New figures from the Society of Motor Manufacturers and Traders (SMMT) demonstrate the extent to which the fleet car market is driving the reduction of emissions on the UK’s roads.

There have never been as many cars on the road as there is now, however, over the last 12 months CO2 emissions have fallen by 2.1% across the board and by a huge 11.5% in the company car sector.  

Rows of expensive modern cars on asphalt parking of manufacture

The report credits this to the ‘compelling fiscal incentives encouraging fleets to invest in EVs and manufacturer investment in new lower and zero emission models.’ It adds: ‘Providing private consumers with similar incentives to switch would help dramatically decarbonise UK road transport.’

The headline figure in the report is that 2023 saw the biggest growth in car ownership for seven years, with the total number rising by 1.6% to 35,694,845.

2.7% (or one-in-40) of the cars on the road is a zero emission vehicle, with almost half a million new battery electric (BEV) and plug-in hybrid (PHEV) vehicles being registered last year. This compares to just 1.9% in 2022.

While the number of EVs on the road is increasing, EV charging infrastructure is barely keeping up.  The current figure of one chargepoint for every 35 EVs is no better than it was a year ago. 

The highest rates of EV ownership are in London and the South East where 5.9% of all cars are emissions-free.

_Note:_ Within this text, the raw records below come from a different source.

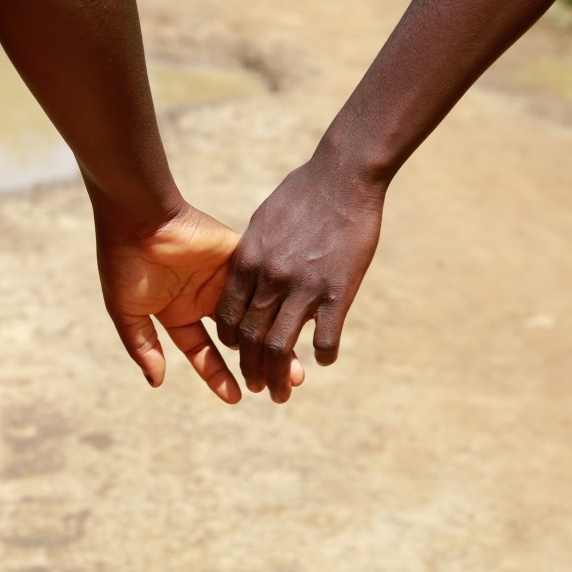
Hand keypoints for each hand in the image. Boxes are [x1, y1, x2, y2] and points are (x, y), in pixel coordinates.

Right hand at [96, 201, 301, 402]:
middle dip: (259, 361)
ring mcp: (223, 276)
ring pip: (256, 314)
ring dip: (275, 338)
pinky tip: (297, 322)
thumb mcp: (126, 310)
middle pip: (238, 338)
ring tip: (297, 365)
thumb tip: (157, 382)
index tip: (237, 397)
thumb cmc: (124, 261)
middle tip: (285, 384)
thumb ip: (143, 346)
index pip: (203, 351)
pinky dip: (279, 302)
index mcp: (177, 312)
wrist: (138, 214)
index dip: (218, 376)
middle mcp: (204, 297)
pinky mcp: (239, 255)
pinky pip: (263, 282)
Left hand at [215, 159, 384, 402]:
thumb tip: (246, 275)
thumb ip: (253, 254)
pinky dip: (322, 354)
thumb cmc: (302, 193)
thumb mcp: (264, 222)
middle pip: (251, 338)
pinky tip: (322, 359)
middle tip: (256, 388)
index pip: (229, 315)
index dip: (231, 341)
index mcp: (248, 261)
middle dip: (250, 369)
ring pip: (281, 346)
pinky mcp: (338, 290)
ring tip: (281, 393)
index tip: (236, 353)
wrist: (342, 177)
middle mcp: (270, 278)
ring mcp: (303, 286)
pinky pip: (325, 337)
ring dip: (278, 376)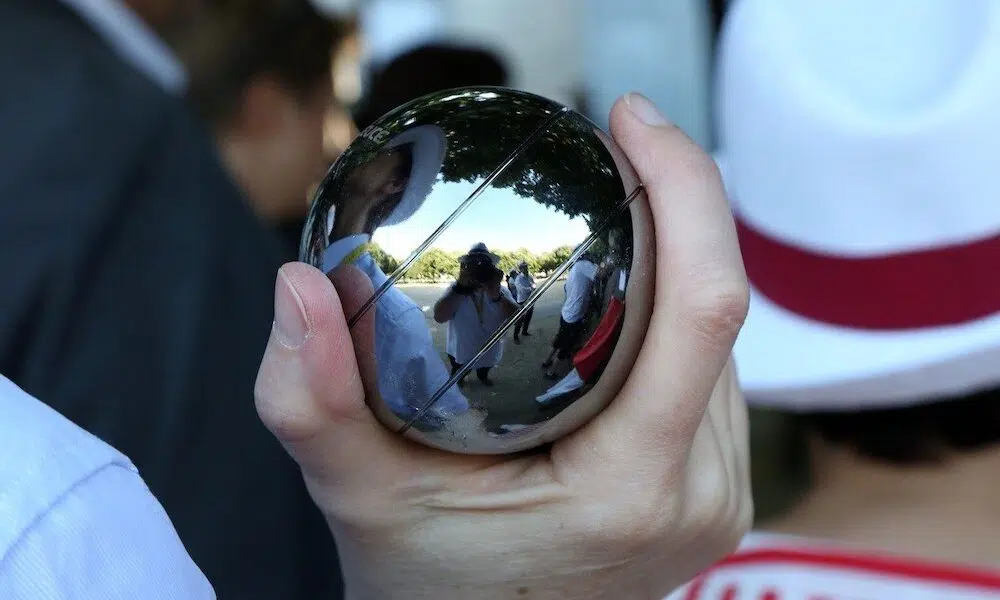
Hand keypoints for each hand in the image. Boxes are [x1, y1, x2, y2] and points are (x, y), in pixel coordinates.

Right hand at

On the other side of the coin, the position public transport finds itself in looks less rosy, with bus fleet levels falling to their lowest since records began. The 71,239 currently on the road representing a sizeable reduction from the 100,000+ in 2007.

Mike Hawes, SMMT Chief Executive, said: ‘After two challenging years of constrained supply, more people and businesses across the UK are now getting back behind the wheel – and increasingly, opting for greener options. However, given the ageing fleet, we now need to encourage consumers and businesses who have deferred purchases of new cars, vans, trucks and buses to upgrade.

‘A stronger and stable economy, coupled with reduced living costs, would boost consumer and business confidence, while compelling fiscal incentives would ensure that these purchases are emissions free. Not only would this accelerate the transition – fundamental to the UK’s net zero ambitions – but it would also stimulate the economy and enhance the wider environment in which we all live.’